The Australian STI Management Guidelines are developed under the aegis of ASHA.

The latest annual critical review of the guidelines was completed in April 2016.

The Guidelines are an online resource for primary care health professionals and provide concise information to support the prevention, testing, diagnosis, management and treatment of STIs for adults and adolescents.

A Steering Committee, chaired by Associate Professor Richard Hillman, and an Editorial Subcommittee, chaired by Dr Chris Bourne, oversaw the Guidelines, while ASHM secretariat staff provided the support.

The Steering Committee included representatives from ASHM, ASHA, Royal Australian College of Physicians; Chapter of Sexual Health Medicine (AChSHM), Australian Primary Health Care Nurses Association (APNA), Family Planning Alliance Australia (FPAA), Australian Indigenous Doctors' Association (AIDA), Royal Australian College of General Practitioners (RACGP), Australian College of Nurse Practitioners (ACNP) and the Australasian Society for Infectious Diseases (ASID), as well as individuals experienced in the development of STI guidelines.

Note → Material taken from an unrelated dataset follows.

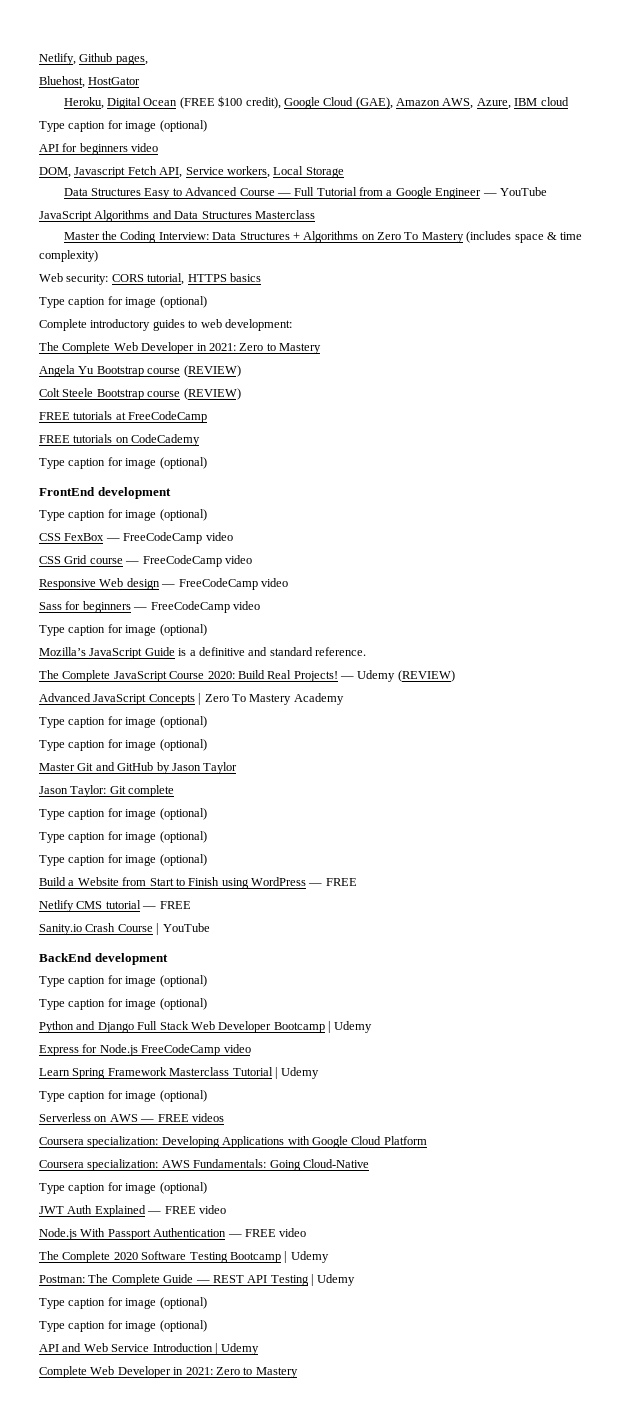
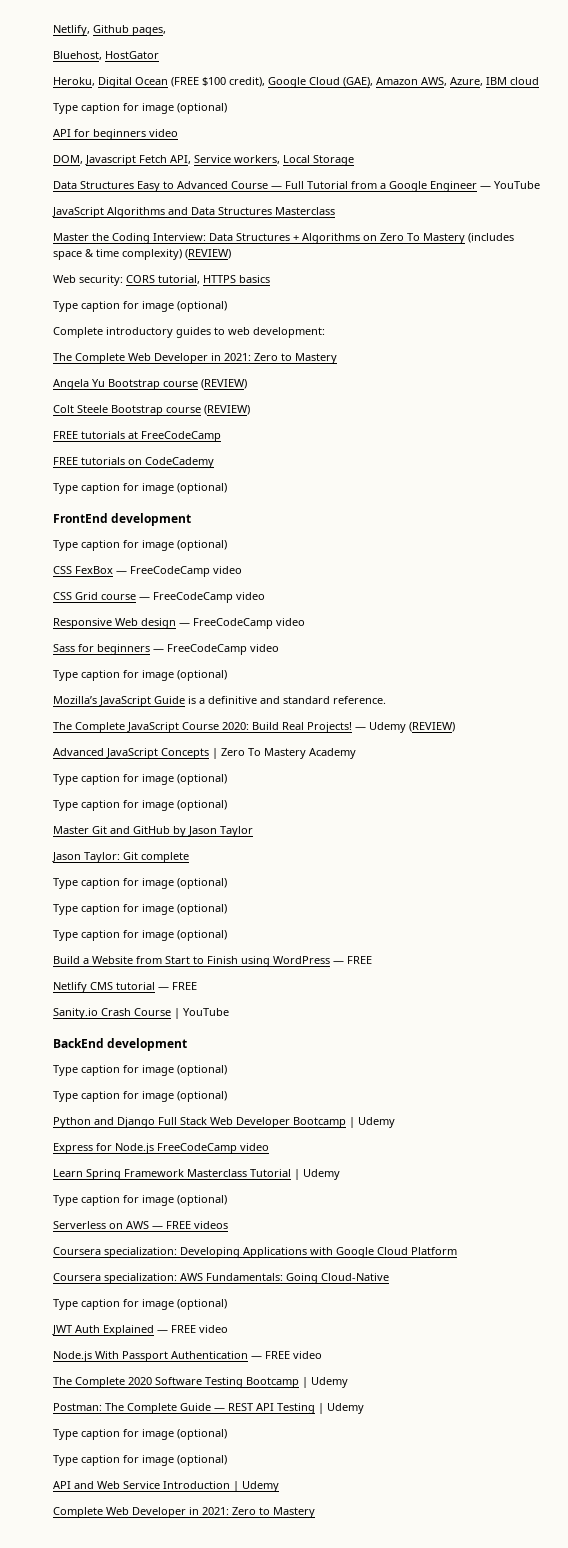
(98, 256) none -> [185,249,231,259] (REVIEW)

Development of the Guidelines

The content of the guidelines was developed through a consensus-based approach, drawing primarily from the existing STI guidelines reflecting best practice (the British Association for Sexual Health and HIV (BASHH)’s Sexually Transmitted Infections in Primary Care, the WA Guidelines for Managing STIs and the NZ Sexual Health Society Best Practice Sexual Health Guidelines).

Local Australian evidence was used to contextualise this content. The treatment recommendations have been aligned with the latest version of the Therapeutic Guidelines (eTG), where appropriate. Nationally recognised and endorsed guidelines and resources, such as ASHM Resources and the National Immunisation Handbook (10th Edition), were used in the development of the content and to ensure consistency across the range of guiding resources available. Where specific resources were utilised, they have been referenced in the relevant Guideline.

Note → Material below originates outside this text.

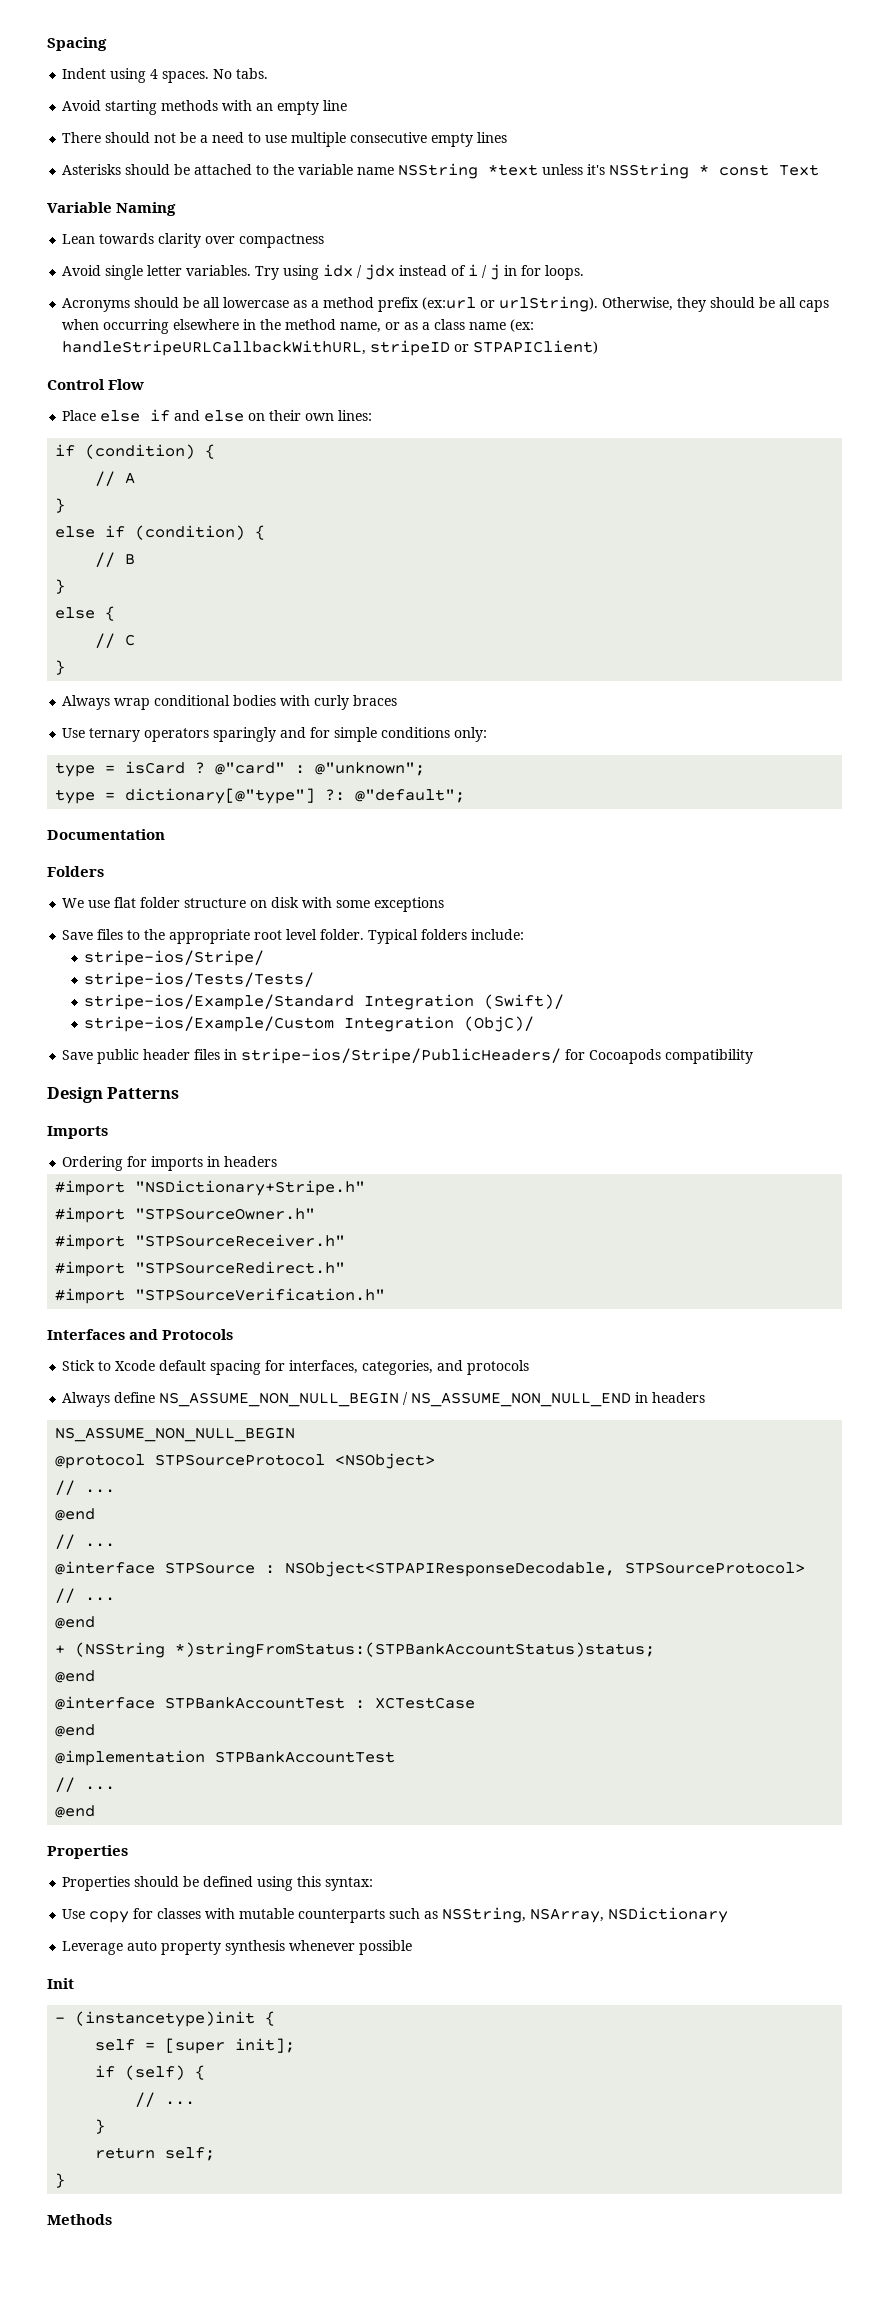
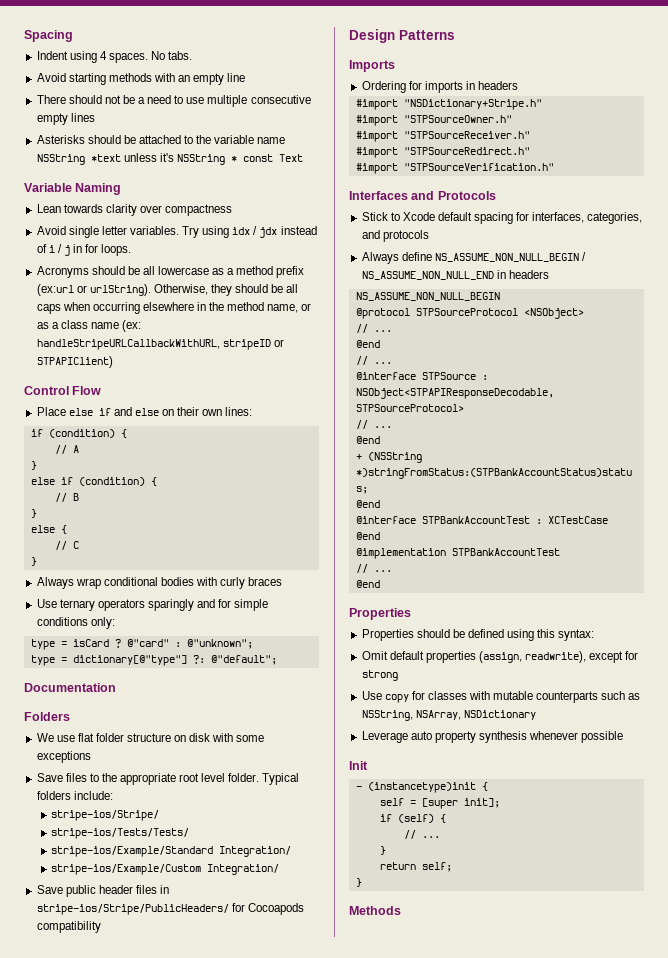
[364,994,565,1010] Integration (Swift)/ -> [219,846,292,857] Integration/
[344,1016,535,1032] Integration (ObjC)/ -> [207,864,280,875] Integration/
(374, 1884) none -> [361,651,639,663] [361,670,398,681] // Omit default properties (assign, readwrite), except for strong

The content was written by a variety of clinical experts (GPs with expertise in sexual health, infectious diseases specialists or sexual health physicians), nominated by the Editorial Subcommittee and Steering Committee. Following the initial draft, a clinical reviewer then assessed the content to ensure clinical accuracy. The majority of the guidelines were then reviewed a second time by another clinical expert before being presented to the Editorial Subcommittee. The Editorial Subcommittee then approved the content or requested clarification where needed. Once all the guidelines had completed this process, a GP with expertise in sexual health reviewed all of the guidelines comprehensively, to ensure the content was clear, consistent and concise and delivered in an appropriate way for primary care. The Editorial Subcommittee then provided a final review of the content, before final approval by the Steering Committee.